What is positive edge dislocation?

What is positive edge dislocation?

Edge dislocation is considered positive when compressive stresses present above the dislocation line, and is represented by ┴. If the stress state is opposite i.e. compressive stresses exist below the dislocation line, it is considered as negative edge dislocation, and represented by ┬.

What are the features of dislocations in metals?

Dislocations are defined as the irregularities in the structure of metals. These arise from misplacement of bonds of the atoms in a part of the plane of a crystal and are considered to be weak centres. They are instrumental in affecting the breaking stress and plastic and chemical properties of crystals.

In which plane of HCP crystal slip occurs more commonly?

Slip in hexagonal close packed (hcp) metals is much more limited than in bcc and fcc crystal structures. Usually, hcp crystal structures allow slip on the densely packed basal {0001} planes along the <1120> directions.

What is edge dislocation and screw dislocation?

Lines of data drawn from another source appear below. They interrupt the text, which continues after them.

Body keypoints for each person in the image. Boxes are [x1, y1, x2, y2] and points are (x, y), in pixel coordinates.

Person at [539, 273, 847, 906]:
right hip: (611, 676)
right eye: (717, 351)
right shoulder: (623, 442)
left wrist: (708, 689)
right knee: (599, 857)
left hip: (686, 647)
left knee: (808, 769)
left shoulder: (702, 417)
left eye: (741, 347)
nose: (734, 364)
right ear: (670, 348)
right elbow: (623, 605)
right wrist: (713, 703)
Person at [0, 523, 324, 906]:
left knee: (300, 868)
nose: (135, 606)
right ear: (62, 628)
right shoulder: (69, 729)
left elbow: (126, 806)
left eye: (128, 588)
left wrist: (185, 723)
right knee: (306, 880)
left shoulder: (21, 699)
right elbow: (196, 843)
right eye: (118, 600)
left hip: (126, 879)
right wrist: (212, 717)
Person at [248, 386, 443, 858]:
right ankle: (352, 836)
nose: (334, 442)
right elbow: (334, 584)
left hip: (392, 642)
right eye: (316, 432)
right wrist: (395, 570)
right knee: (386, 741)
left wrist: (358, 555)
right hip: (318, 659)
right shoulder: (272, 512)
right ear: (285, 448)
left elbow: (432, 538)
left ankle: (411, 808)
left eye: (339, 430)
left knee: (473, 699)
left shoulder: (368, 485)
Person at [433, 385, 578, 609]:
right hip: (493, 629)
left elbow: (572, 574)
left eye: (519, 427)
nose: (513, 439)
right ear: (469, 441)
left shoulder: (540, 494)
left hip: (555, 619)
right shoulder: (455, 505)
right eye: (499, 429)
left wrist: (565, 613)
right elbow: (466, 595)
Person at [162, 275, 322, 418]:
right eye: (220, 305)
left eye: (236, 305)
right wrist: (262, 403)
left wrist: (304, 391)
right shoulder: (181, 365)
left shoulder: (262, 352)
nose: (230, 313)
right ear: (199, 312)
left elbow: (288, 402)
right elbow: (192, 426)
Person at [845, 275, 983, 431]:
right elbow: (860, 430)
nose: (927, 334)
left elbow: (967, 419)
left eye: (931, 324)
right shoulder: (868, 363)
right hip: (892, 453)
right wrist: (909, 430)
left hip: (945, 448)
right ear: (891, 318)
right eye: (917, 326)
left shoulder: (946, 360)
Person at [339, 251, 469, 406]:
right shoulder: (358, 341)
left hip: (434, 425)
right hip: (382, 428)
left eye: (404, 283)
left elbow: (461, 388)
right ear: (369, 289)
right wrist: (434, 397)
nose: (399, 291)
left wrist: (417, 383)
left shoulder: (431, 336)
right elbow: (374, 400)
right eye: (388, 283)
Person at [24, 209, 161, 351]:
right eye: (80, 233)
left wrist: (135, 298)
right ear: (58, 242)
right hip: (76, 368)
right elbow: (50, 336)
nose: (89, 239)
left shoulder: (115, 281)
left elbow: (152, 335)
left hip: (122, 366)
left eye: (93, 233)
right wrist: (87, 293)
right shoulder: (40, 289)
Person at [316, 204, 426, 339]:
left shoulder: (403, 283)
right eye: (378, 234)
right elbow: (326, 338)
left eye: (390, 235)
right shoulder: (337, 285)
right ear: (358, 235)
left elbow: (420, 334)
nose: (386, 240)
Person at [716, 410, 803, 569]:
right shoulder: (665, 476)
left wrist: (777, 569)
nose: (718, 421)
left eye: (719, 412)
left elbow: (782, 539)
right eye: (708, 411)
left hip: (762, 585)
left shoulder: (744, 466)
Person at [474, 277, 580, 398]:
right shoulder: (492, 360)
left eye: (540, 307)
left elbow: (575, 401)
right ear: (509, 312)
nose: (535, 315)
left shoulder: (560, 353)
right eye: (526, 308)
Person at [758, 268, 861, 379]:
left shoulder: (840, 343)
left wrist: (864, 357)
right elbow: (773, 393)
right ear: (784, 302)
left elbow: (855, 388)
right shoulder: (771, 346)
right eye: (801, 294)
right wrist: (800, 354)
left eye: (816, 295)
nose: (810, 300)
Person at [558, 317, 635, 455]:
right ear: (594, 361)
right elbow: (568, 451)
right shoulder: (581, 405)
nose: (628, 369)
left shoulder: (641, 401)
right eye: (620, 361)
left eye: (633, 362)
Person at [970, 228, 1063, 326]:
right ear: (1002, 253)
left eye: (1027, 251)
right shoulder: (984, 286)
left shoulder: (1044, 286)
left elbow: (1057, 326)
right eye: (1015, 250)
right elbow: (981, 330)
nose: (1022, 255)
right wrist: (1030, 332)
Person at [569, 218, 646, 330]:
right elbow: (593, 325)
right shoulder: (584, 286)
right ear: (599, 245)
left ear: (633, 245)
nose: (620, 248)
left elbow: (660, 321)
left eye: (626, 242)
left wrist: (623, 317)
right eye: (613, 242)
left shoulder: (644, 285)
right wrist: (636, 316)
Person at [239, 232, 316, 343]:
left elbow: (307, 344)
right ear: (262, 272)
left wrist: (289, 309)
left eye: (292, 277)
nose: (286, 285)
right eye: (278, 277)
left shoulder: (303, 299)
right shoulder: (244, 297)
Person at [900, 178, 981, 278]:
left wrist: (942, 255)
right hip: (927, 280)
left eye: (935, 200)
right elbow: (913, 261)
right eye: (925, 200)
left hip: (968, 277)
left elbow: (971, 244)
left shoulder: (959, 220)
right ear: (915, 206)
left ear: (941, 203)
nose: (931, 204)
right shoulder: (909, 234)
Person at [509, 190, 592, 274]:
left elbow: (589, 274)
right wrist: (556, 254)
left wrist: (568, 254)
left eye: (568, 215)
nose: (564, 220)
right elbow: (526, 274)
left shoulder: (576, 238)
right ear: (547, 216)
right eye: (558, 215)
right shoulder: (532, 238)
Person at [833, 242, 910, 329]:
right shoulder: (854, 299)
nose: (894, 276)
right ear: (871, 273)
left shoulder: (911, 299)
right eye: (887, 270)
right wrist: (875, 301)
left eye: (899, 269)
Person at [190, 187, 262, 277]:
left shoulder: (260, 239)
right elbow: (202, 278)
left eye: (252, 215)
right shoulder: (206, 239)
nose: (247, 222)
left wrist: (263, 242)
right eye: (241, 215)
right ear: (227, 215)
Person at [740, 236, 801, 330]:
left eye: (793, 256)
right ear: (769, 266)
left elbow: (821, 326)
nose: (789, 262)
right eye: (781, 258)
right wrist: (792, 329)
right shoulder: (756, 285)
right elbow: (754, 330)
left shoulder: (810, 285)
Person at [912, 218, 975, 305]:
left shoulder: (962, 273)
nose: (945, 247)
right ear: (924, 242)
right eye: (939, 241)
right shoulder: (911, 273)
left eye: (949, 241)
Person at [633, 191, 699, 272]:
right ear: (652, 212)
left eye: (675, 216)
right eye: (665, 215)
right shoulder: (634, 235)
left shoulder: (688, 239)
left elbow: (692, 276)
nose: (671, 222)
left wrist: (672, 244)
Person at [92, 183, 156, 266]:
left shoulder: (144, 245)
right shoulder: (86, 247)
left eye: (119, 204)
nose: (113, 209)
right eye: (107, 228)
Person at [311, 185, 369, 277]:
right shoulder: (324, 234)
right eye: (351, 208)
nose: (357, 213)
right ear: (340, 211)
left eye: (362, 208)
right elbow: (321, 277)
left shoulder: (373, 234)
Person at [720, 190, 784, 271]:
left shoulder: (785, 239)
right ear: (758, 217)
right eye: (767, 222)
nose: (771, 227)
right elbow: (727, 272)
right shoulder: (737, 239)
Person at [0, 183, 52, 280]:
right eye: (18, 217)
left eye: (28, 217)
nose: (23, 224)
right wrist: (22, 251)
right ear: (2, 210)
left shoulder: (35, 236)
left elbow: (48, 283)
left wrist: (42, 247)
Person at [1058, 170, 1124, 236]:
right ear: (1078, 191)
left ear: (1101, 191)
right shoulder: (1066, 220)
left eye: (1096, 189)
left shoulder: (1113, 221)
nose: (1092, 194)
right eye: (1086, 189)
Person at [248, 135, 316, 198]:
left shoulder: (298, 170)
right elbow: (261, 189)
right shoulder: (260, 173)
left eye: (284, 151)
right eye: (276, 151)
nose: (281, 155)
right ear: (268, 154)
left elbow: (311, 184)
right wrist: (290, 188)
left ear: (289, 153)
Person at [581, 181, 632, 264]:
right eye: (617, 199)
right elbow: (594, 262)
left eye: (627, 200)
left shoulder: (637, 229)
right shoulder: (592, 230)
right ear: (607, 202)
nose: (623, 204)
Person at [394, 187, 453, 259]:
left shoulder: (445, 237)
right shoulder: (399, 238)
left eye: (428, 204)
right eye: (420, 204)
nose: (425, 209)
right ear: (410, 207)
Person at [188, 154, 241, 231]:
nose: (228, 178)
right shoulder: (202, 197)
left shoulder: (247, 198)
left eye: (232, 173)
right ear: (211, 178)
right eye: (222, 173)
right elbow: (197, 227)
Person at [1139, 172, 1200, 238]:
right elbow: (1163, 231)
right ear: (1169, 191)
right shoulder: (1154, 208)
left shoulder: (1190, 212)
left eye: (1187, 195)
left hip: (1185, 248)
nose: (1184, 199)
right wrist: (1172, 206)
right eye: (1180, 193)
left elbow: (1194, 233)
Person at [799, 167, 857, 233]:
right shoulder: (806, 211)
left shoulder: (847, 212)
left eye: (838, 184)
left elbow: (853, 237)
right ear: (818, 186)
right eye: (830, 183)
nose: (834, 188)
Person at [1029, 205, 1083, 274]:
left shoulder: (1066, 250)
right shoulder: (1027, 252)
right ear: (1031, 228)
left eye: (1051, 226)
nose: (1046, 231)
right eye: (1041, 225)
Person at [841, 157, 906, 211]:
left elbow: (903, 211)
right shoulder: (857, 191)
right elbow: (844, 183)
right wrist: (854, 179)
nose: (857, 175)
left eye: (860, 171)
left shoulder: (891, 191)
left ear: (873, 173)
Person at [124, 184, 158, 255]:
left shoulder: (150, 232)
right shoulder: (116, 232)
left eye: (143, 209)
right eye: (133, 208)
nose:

Edge and Screw Dislocations. • In an edge dislocation, localized lattice distortion exists along the. end of an extra half-plane of atoms. • A screw dislocation results from shear distortion.

What is the fundamental difference between edge and screw dislocation?

The difference between edge and screw dislocation is that the edge dislocation occurs when an extra half-plane of atoms exists in the middle of the crystal lattice whereas the screw dislocation occurs when the planes of atoms in the crystal lattice trace a helical path around the dislocation line.

What is the stacking sequence of the BCC structure?

BCC structure has no closed-packed planes and therefore does not have a stacking sequence. Neither does at have stacking faults.

When do dislocations form junctions in slip systems?

Reactions between dislocations gliding in non-coplanar slip systems form junctions, except in the case of annihilations of two attractive dislocations gliding in two slip planes that contain their Burgers vector (the colinear interaction, cf. [8] ).

How does configuration asymmetry and Poisson’s ratio affect BCC metals?

The effects of configuration asymmetry and Poisson’s ratio are more marked in BCC metals than in FCC metals. These two major effects arise from a number of concurring dislocation mechanisms, which are discussed in some detail.

Is it possible to model the mechanical response of BCC slip systems?

In BCC metals, the few available results are restricted to interactions between the a /2<111> {110} slip systems. The modelling of the mechanical response requires, however, the knowledge of all interactions of the a /2<111> {110} and a /2<111> {112} slip systems.